PROBLEM DETAILS: Exactly as written, retype all of the records that come next.

EXTRACTED ENTRIES:
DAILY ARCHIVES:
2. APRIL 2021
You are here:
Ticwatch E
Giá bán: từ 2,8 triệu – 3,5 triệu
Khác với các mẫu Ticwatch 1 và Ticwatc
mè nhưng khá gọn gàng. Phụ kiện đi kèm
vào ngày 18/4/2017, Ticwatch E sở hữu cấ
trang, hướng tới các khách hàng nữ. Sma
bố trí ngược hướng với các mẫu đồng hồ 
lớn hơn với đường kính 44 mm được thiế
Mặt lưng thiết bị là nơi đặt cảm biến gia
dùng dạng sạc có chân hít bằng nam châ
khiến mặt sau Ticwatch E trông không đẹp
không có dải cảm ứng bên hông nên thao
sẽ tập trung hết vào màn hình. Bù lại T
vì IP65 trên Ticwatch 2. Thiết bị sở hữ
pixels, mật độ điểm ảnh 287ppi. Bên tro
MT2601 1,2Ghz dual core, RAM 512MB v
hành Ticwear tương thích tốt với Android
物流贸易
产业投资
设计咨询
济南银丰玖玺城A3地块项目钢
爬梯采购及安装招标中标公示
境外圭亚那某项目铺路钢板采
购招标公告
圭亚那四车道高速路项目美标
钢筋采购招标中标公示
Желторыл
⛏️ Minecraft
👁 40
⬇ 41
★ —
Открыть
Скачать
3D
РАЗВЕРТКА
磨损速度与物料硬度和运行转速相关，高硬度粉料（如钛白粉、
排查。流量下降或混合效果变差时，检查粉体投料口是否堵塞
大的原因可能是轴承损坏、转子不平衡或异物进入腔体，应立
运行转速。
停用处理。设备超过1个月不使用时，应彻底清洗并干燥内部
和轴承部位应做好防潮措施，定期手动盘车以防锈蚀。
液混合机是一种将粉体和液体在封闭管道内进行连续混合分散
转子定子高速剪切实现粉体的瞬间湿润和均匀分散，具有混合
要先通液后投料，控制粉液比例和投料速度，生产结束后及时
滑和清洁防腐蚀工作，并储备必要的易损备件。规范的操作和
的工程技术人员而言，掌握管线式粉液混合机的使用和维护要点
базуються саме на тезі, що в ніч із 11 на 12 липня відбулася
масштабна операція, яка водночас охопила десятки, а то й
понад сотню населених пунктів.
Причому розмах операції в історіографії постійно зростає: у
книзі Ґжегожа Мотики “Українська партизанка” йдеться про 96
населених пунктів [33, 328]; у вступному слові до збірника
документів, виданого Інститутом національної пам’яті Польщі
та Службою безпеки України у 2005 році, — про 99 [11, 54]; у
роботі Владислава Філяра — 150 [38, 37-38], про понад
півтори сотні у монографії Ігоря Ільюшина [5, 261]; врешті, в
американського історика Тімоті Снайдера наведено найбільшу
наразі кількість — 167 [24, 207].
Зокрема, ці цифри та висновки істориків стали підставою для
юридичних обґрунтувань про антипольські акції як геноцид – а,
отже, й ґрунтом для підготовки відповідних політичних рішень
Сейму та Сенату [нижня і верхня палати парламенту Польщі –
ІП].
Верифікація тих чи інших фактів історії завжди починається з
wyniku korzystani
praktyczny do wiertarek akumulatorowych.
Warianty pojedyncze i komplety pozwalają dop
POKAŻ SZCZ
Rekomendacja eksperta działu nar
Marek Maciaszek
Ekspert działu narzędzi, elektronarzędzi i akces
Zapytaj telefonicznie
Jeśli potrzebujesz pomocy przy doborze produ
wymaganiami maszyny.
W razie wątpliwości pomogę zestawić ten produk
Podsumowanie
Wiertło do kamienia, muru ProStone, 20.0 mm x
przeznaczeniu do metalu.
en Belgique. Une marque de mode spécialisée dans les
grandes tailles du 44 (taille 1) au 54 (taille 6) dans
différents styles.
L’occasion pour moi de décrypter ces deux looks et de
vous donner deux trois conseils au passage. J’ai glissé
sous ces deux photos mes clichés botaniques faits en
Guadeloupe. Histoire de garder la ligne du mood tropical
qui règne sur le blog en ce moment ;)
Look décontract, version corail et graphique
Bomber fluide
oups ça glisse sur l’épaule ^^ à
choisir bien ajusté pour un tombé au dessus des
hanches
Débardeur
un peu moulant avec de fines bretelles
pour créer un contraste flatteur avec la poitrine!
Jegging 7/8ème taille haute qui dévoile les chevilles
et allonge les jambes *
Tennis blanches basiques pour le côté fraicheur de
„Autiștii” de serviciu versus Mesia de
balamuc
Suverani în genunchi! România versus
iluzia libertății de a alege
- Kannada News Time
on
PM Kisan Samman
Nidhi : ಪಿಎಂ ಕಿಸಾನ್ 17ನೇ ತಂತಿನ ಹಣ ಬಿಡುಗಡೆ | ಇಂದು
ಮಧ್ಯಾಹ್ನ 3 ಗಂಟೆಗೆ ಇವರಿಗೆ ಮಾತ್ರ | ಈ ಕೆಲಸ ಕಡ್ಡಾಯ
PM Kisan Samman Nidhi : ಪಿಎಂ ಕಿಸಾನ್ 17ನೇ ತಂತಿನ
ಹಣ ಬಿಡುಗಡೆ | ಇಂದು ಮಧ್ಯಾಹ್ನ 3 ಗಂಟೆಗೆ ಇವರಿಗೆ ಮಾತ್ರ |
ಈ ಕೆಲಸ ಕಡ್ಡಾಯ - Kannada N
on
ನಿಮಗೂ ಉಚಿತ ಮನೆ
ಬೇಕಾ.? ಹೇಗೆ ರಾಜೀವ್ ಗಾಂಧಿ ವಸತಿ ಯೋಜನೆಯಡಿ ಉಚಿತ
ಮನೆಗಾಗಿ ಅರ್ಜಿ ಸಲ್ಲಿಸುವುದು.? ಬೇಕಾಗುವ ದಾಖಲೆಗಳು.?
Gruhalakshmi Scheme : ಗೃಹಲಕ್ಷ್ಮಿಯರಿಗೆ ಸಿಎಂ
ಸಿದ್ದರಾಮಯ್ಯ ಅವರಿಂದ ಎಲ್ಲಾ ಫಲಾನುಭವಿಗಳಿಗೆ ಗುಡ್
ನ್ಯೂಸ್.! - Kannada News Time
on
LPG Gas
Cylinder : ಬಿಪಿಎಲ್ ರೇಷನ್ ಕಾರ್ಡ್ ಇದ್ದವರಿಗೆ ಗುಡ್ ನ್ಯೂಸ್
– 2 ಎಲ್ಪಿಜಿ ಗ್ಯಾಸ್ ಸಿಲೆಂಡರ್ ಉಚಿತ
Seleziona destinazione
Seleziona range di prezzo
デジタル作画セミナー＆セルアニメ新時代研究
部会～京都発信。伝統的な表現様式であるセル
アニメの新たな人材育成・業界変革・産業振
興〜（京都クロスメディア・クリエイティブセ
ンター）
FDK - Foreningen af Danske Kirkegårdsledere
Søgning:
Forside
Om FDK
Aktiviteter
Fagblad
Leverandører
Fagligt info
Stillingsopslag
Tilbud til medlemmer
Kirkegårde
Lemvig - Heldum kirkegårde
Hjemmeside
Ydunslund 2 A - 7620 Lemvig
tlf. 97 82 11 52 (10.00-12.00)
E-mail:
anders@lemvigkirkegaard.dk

ANSWER SPACE:
DAILY ARCHIVES:
2. APRIL 2021
You are here:
Ticwatch E
Giá bán: từ 2,8 triệu – 3,5 triệu
Khác với các mẫu Ticwatch 1 và Ticwatc
mè nhưng khá gọn gàng. Phụ kiện đi kèm
vào ngày 18/4/2017, Ticwatch E sở hữu cấ
trang, hướng tới các khách hàng nữ. Sma
bố trí ngược hướng với các mẫu đồng hồ 
lớn hơn với đường kính 44 mm được thiế
Mặt lưng thiết bị là nơi đặt cảm biến gia
dùng dạng sạc có chân hít bằng nam châ
khiến mặt sau Ticwatch E trông không đẹp
không có dải cảm ứng bên hông nên thao
sẽ tập trung hết vào màn hình. Bù lại T
vì IP65 trên Ticwatch 2. Thiết bị sở hữ
pixels, mật độ điểm ảnh 287ppi. Bên tro
MT2601 1,2Ghz dual core, RAM 512MB v
hành Ticwear tương thích tốt với Android
物流贸易
产业投资
设计咨询
济南银丰玖玺城A3地块项目钢
爬梯采购及安装招标中标公示
境外圭亚那某项目铺路钢板采
购招标公告
圭亚那四车道高速路项目美标
钢筋采购招标中标公示
Желторыл
⛏️ Minecraft
👁 40
⬇ 41
★ —
Открыть
Скачать
3D
РАЗВЕРТКА
磨损速度与物料硬度和运行转速相关，高硬度粉料（如钛白粉、
排查。流量下降或混合效果变差时，检查粉体投料口是否堵塞
大的原因可能是轴承损坏、转子不平衡或异物进入腔体，应立
运行转速。
停用处理。设备超过1个月不使用时，应彻底清洗并干燥内部
和轴承部位应做好防潮措施，定期手动盘车以防锈蚀。
液混合机是一种将粉体和液体在封闭管道内进行连续混合分散
转子定子高速剪切实现粉体的瞬间湿润和均匀分散，具有混合
要先通液后投料，控制粉液比例和投料速度，生产结束后及时
滑和清洁防腐蚀工作，并储备必要的易损备件。规范的操作和
的工程技术人员而言，掌握管线式粉液混合机的使用和维护要点
базуються саме на тезі, що в ніч із 11 на 12 липня відбулася
масштабна операція, яка водночас охопила десятки, а то й
понад сотню населених пунктів.
Причому розмах операції в історіографії постійно зростає: у
книзі Ґжегожа Мотики “Українська партизанка” йдеться про 96
населених пунктів [33, 328]; у вступному слові до збірника
документів, виданого Інститутом національної пам’яті Польщі
та Службою безпеки України у 2005 році, — про 99 [11, 54]; у
роботі Владислава Філяра — 150 [38, 37-38], про понад
півтори сотні у монографії Ігоря Ільюшина [5, 261]; врешті, в
американського історика Тімоті Снайдера наведено найбільшу
наразі кількість — 167 [24, 207].
Зокрема, ці цифри та висновки істориків стали підставою для
юридичних обґрунтувань про антипольські акції як геноцид – а,
отже, й ґрунтом для підготовки відповідних політичних рішень
Сейму та Сенату [нижня і верхня палати парламенту Польщі –
ІП].
Верифікація тих чи інших фактів історії завжди починається з
wyniku korzystani
praktyczny do wiertarek akumulatorowych.
Warianty pojedyncze i komplety pozwalają dop
POKAŻ SZCZ
Rekomendacja eksperta działu nar
Marek Maciaszek
Ekspert działu narzędzi, elektronarzędzi i akces
Zapytaj telefonicznie
Jeśli potrzebujesz pomocy przy doborze produ
wymaganiami maszyny.
W razie wątpliwości pomogę zestawić ten produk
Podsumowanie
Wiertło do kamienia, muru ProStone, 20.0 mm x
przeznaczeniu do metalu.
en Belgique. Une marque de mode spécialisée dans les
grandes tailles du 44 (taille 1) au 54 (taille 6) dans
différents styles.
L’occasion pour moi de décrypter ces deux looks et de
vous donner deux trois conseils au passage. J’ai glissé
sous ces deux photos mes clichés botaniques faits en
Guadeloupe. Histoire de garder la ligne du mood tropical
qui règne sur le blog en ce moment ;)
Look décontract, version corail et graphique
Bomber fluide
oups ça glisse sur l’épaule ^^ à
choisir bien ajusté pour un tombé au dessus des
hanches
Débardeur
un peu moulant avec de fines bretelles
pour créer un contraste flatteur avec la poitrine!
Jegging 7/8ème taille haute qui dévoile les chevilles
et allonge les jambes *
Tennis blanches basiques pour le côté fraicheur de
„Autiștii” de serviciu versus Mesia de
balamuc
Suverani în genunchi! România versus
iluzia libertății de a alege
- Kannada News Time
on
PM Kisan Samman
Nidhi : ಪಿಎಂ ಕಿಸಾನ್ 17ನೇ ತಂತಿನ ಹಣ ಬಿಡುಗಡೆ | ಇಂದು
ಮಧ್ಯಾಹ್ನ 3 ಗಂಟೆಗೆ ಇವರಿಗೆ ಮಾತ್ರ | ಈ ಕೆಲಸ ಕಡ್ಡಾಯ
PM Kisan Samman Nidhi : ಪಿಎಂ ಕಿಸಾನ್ 17ನೇ ತಂತಿನ
ಹಣ ಬಿಡುಗಡೆ | ಇಂದು ಮಧ್ಯಾಹ್ನ 3 ಗಂಟೆಗೆ ಇವರಿಗೆ ಮಾತ್ರ |
ಈ ಕೆಲಸ ಕಡ್ಡಾಯ - Kannada N
on
ನಿಮಗೂ ಉಚಿತ ಮನೆ
ಬೇಕಾ.? ಹೇಗೆ ರಾಜೀವ್ ಗಾಂಧಿ ವಸತಿ ಯೋಜನೆಯಡಿ ಉಚಿತ
ಮನೆಗಾಗಿ ಅರ್ಜಿ ಸಲ್ಲಿಸುವುದು.? ಬೇಕಾಗುವ ದಾಖಲೆಗಳು.?
Gruhalakshmi Scheme : ಗೃಹಲಕ್ಷ್ಮಿಯರಿಗೆ ಸಿಎಂ
ಸಿದ್ದರಾಮಯ್ಯ ಅವರಿಂದ ಎಲ್ಲಾ ಫಲಾನುಭವಿಗಳಿಗೆ ಗುಡ್
ನ್ಯೂಸ್.! - Kannada News Time
on
LPG Gas
Cylinder : ಬಿಪಿಎಲ್ ರೇಷನ್ ಕಾರ್ಡ್ ಇದ್ದವರಿಗೆ ಗುಡ್ ನ್ಯೂಸ್
– 2 ಎಲ್ಪಿಜಿ ಗ್ಯಾಸ್ ಸಿಲೆಂಡರ್ ಉಚಿತ
Seleziona destinazione
Seleziona range di prezzo
デジタル作画セミナー＆セルアニメ新時代研究
部会～京都発信。伝統的な表現様式であるセル
アニメの新たな人材育成・業界変革・産業振
興〜（京都クロスメディア・クリエイティブセ
ンター）
FDK - Foreningen af Danske Kirkegårdsledere
Søgning:
Forside
Om FDK
Aktiviteter
Fagblad
Leverandører
Fagligt info
Stillingsopslag
Tilbud til medlemmer
Kirkegårde
Lemvig - Heldum kirkegårde
Hjemmeside
Ydunslund 2 A - 7620 Lemvig
tlf. 97 82 11 52 (10.00-12.00)
E-mail:
anders@lemvigkirkegaard.dk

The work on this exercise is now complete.